__Exercise aim__:
Could you transcribe every record below exactly, leaving out the pictures?

__Data extract__:
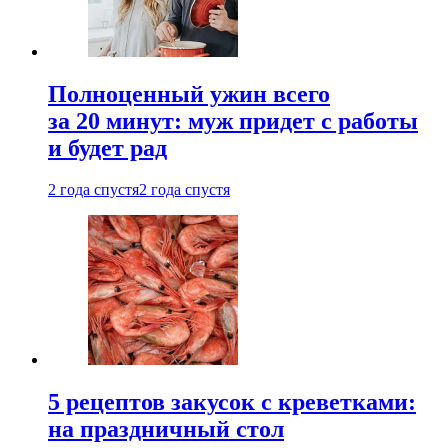
Полноценный ужин всего
за 20 минут: муж придет с работы
и будет рад
2 года спустя
2 года спустя
5 рецептов закусок с креветками:
на праздничный стол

__Reply to the task__:
Полноценный ужин всего
за 20 минут: муж придет с работы
и будет рад
2 года спустя
2 года спустя
5 рецептов закусок с креветками:
на праздничный стол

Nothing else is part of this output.